═════ DATA SHOWN

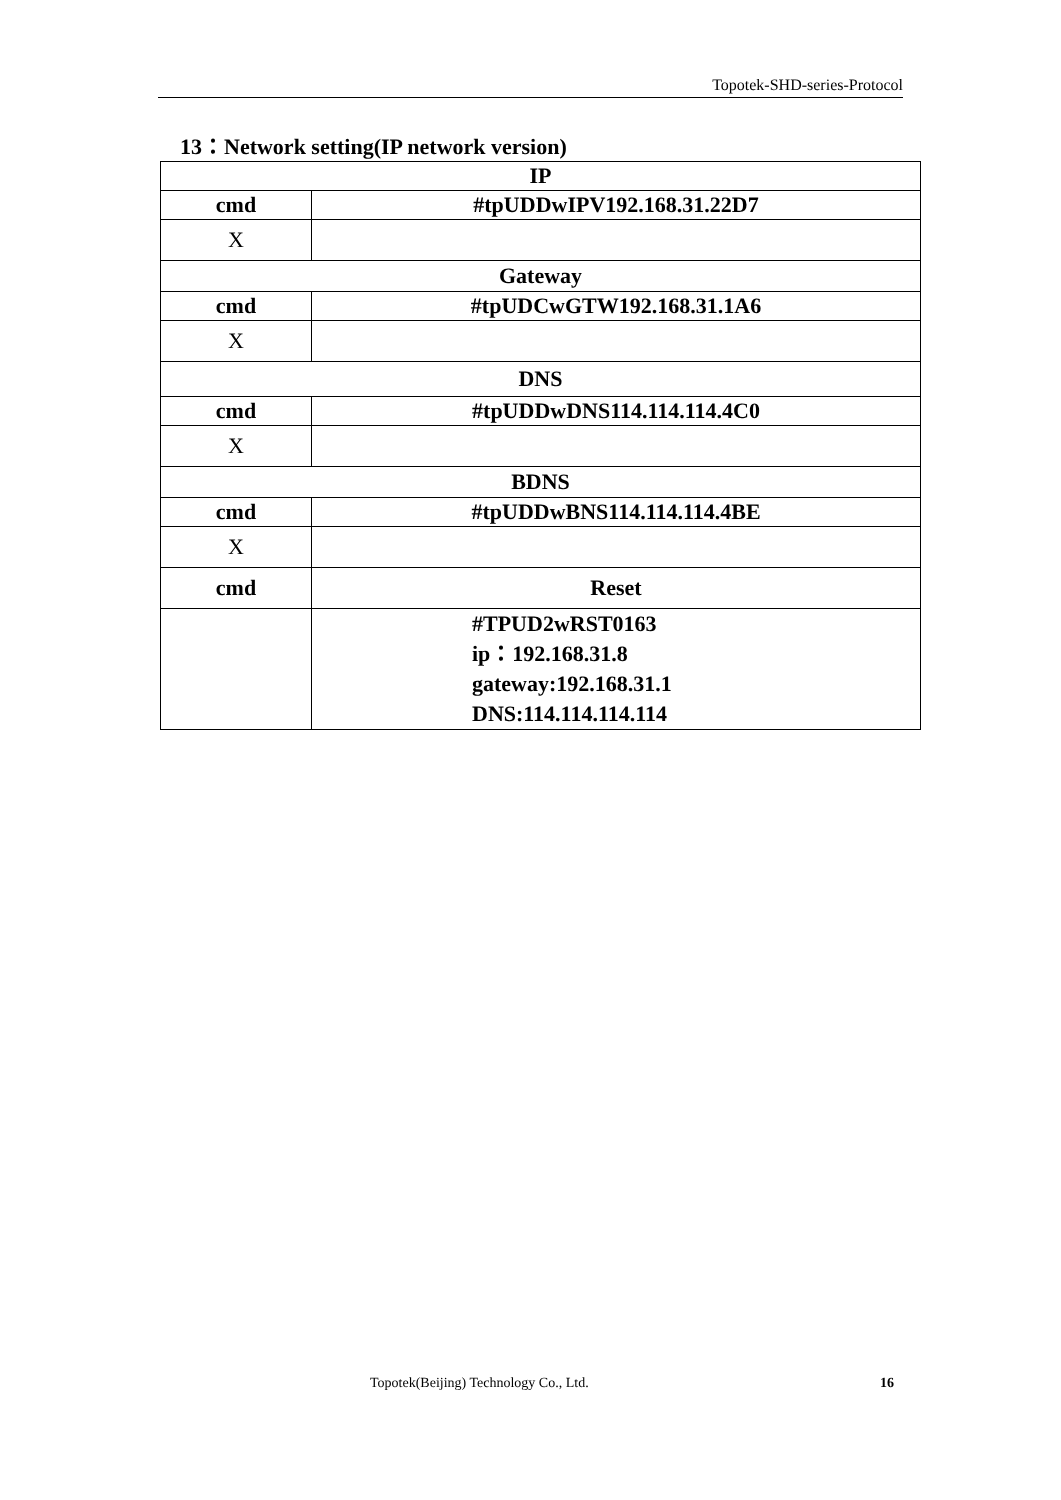Topotek-SHD-series-Protocol
13：Network setting(IP network version)
| IP | |
| cmd | #tpUDDwIPV192.168.31.22D7 |
| X | |
| Gateway | |
| cmd | #tpUDCwGTW192.168.31.1A6 |
| X | |
| DNS | |
| cmd | #tpUDDwDNS114.114.114.4C0 |
| X | |
| BDNS | |
| cmd | #tpUDDwBNS114.114.114.4BE |
| X | |
| cmd | Reset |
| | #TPUD2wRST0163 ip：192.168.31.8 gateway:192.168.31.1 DNS:114.114.114.114 |
Topotek(Beijing) Technology Co., Ltd.
16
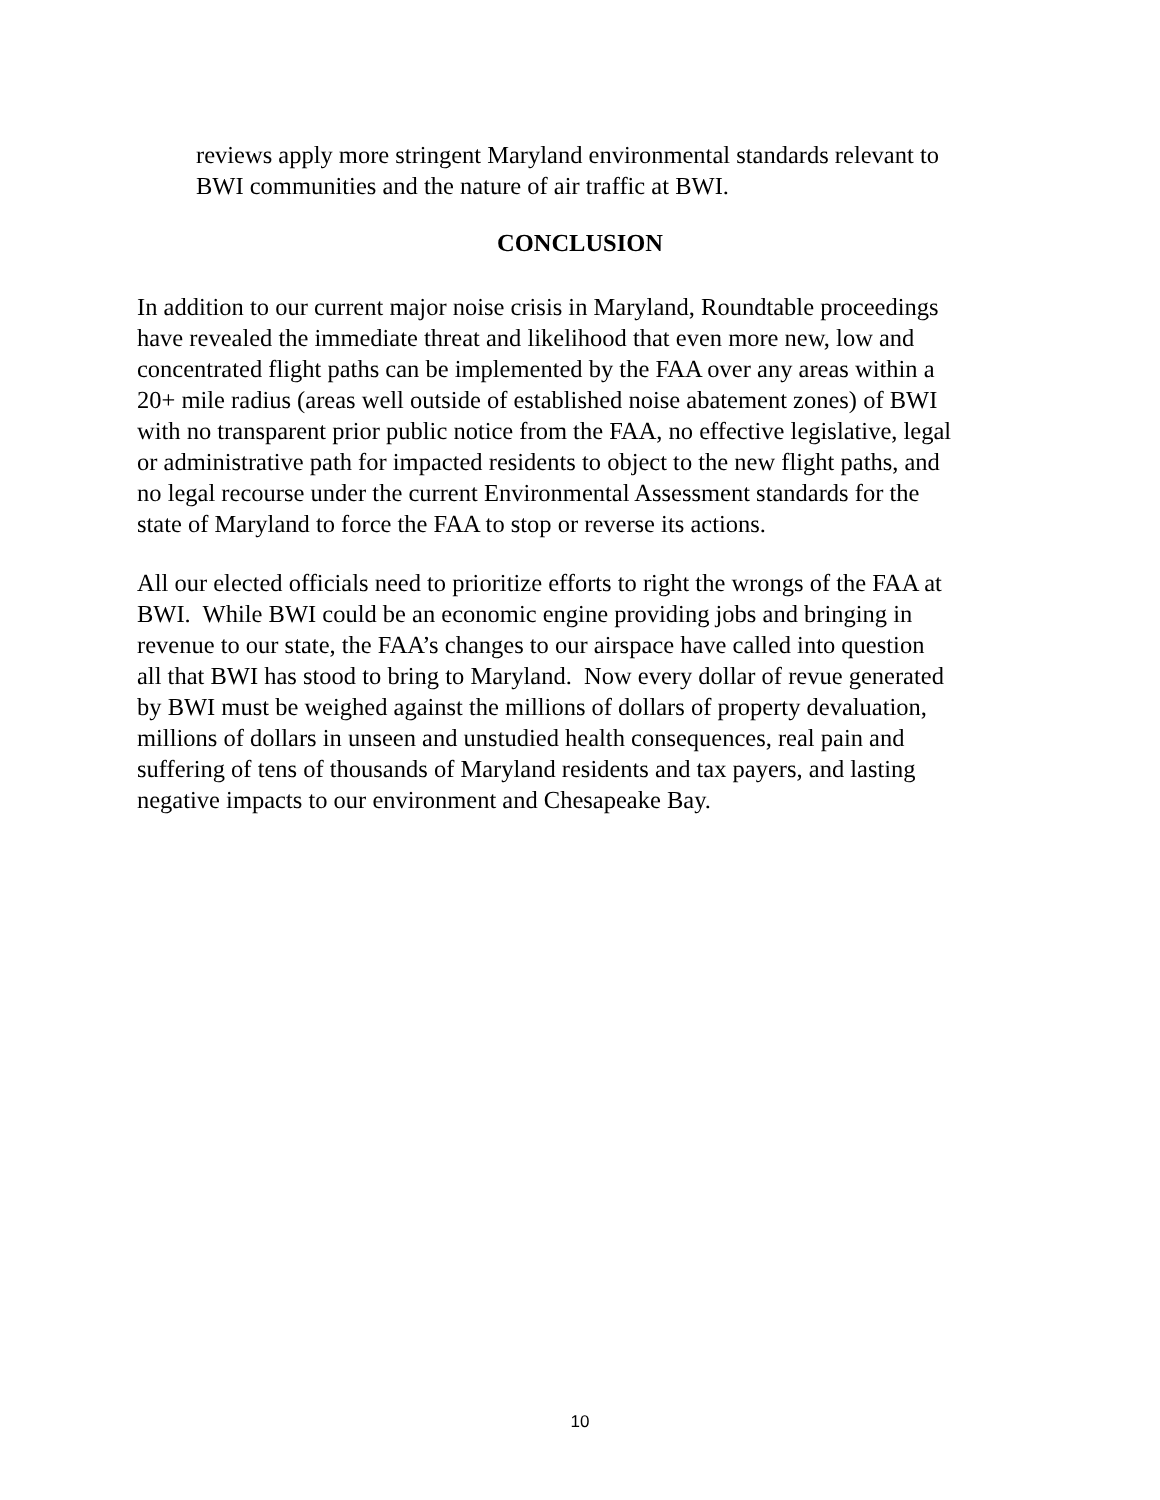reviews apply more stringent Maryland environmental standards relevant to
BWI communities and the nature of air traffic at BWI.
CONCLUSION
In addition to our current major noise crisis in Maryland, Roundtable proceedings
have revealed the immediate threat and likelihood that even more new, low and
concentrated flight paths can be implemented by the FAA over any areas within a
20+ mile radius (areas well outside of established noise abatement zones) of BWI
with no transparent prior public notice from the FAA, no effective legislative, legal
or administrative path for impacted residents to object to the new flight paths, and
no legal recourse under the current Environmental Assessment standards for the
state of Maryland to force the FAA to stop or reverse its actions.
All our elected officials need to prioritize efforts to right the wrongs of the FAA at
BWI. While BWI could be an economic engine providing jobs and bringing in
revenue to our state, the FAA’s changes to our airspace have called into question
all that BWI has stood to bring to Maryland. Now every dollar of revue generated
by BWI must be weighed against the millions of dollars of property devaluation,
millions of dollars in unseen and unstudied health consequences, real pain and
suffering of tens of thousands of Maryland residents and tax payers, and lasting
negative impacts to our environment and Chesapeake Bay.
10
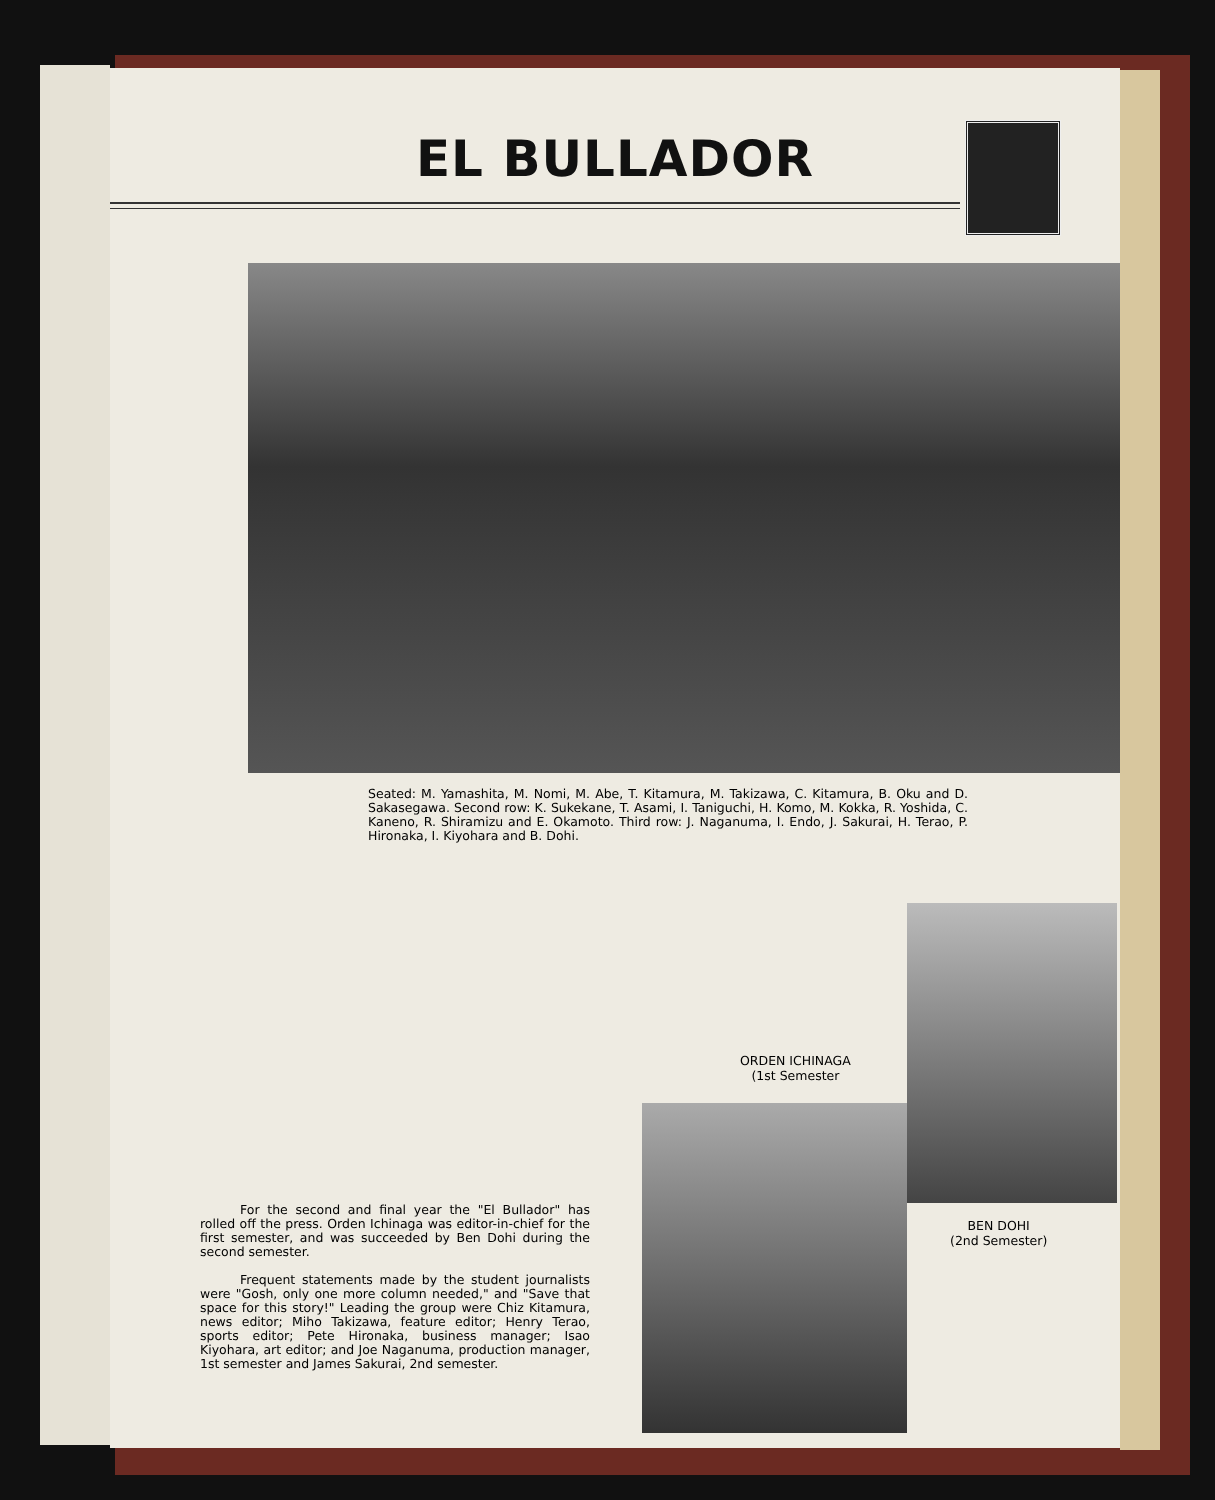EL BULLADOR
Seated: M. Yamashita, M. Nomi, M. Abe, T. Kitamura, M. Takizawa, C. Kitamura, B. Oku and D. Sakasegawa. Second row: K. Sukekane, T. Asami, I. Taniguchi, H. Komo, M. Kokka, R. Yoshida, C. Kaneno, R. Shiramizu and E. Okamoto. Third row: J. Naganuma, I. Endo, J. Sakurai, H. Terao, P. Hironaka, I. Kiyohara and B. Dohi.
ORDEN ICHINAGA
(1st Semester
For the second and final year the "El Bullador" has rolled off the press. Orden Ichinaga was editor-in-chief for the first semester, and was succeeded by Ben Dohi during the second semester.
Frequent statements made by the student journalists were "Gosh, only one more column needed," and "Save that space for this story!" Leading the group were Chiz Kitamura, news editor; Miho Takizawa, feature editor; Henry Terao, sports editor; Pete Hironaka, business manager; Isao Kiyohara, art editor; and Joe Naganuma, production manager, 1st semester and James Sakurai, 2nd semester.
BEN DOHI
(2nd Semester)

══════════

* _WORK ORDER_:
Copy everything above from the line holding "cmd | #tpUDDwIPV192.168.31.22D7 |" down to the line holding "reviews apply more", both ends included, exactly as it stands and without the pictures.

* _ANSWER AREA_:
| cmd | #tpUDDwIPV192.168.31.22D7 |
| X | |
| Gateway | |
| cmd | #tpUDCwGTW192.168.31.1A6 |
| X | |
| DNS | |
| cmd | #tpUDDwDNS114.114.114.4C0 |
| X | |
| BDNS | |
| cmd | #tpUDDwBNS114.114.114.4BE |
| X | |
| cmd | Reset |
| | #TPUD2wRST0163 ip：192.168.31.8 gateway:192.168.31.1 DNS:114.114.114.114 |
Topotek(Beijing) Technology Co., Ltd.
16
reviews apply more stringent Maryland environmental standards relevant to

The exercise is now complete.